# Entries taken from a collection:
★ ★ ★ ★

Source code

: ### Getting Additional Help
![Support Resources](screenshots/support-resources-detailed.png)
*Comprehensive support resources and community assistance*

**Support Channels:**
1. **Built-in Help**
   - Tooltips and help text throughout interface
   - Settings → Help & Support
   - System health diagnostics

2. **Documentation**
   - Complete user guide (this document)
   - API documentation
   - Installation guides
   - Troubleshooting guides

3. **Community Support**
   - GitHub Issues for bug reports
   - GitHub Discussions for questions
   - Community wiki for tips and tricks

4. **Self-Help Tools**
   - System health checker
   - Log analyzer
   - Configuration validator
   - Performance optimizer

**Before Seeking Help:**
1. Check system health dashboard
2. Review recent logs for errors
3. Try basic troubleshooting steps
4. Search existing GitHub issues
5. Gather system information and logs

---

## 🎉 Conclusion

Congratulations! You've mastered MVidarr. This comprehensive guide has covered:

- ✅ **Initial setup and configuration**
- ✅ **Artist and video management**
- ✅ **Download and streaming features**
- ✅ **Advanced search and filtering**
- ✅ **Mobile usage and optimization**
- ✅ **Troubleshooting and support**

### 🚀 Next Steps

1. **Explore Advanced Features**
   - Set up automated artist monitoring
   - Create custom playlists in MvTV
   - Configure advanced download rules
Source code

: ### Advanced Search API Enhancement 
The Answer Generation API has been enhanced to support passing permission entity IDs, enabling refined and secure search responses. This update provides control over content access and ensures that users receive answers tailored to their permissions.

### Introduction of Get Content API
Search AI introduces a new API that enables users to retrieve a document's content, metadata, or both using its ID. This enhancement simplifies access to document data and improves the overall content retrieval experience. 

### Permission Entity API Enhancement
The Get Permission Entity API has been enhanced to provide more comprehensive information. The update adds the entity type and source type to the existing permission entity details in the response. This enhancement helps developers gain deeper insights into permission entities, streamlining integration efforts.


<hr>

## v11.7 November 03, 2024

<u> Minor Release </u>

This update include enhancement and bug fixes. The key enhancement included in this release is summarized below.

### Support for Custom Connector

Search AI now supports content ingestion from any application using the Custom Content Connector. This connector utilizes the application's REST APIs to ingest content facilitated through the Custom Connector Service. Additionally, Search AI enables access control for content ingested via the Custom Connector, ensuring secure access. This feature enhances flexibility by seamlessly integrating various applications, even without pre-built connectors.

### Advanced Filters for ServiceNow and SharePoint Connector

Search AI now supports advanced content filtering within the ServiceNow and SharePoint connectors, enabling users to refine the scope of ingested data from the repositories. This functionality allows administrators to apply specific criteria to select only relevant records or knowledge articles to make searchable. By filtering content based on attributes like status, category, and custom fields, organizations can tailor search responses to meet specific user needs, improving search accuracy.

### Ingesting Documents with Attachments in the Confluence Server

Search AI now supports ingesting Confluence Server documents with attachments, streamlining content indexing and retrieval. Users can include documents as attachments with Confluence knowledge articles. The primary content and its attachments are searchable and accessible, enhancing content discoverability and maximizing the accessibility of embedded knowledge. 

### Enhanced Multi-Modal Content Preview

★ ★ ★ ★

# What the task requires:
Go through the entries and copy every line with "health".

# Solution:
   - System health diagnostics
   - System health checker
1. Check system health dashboard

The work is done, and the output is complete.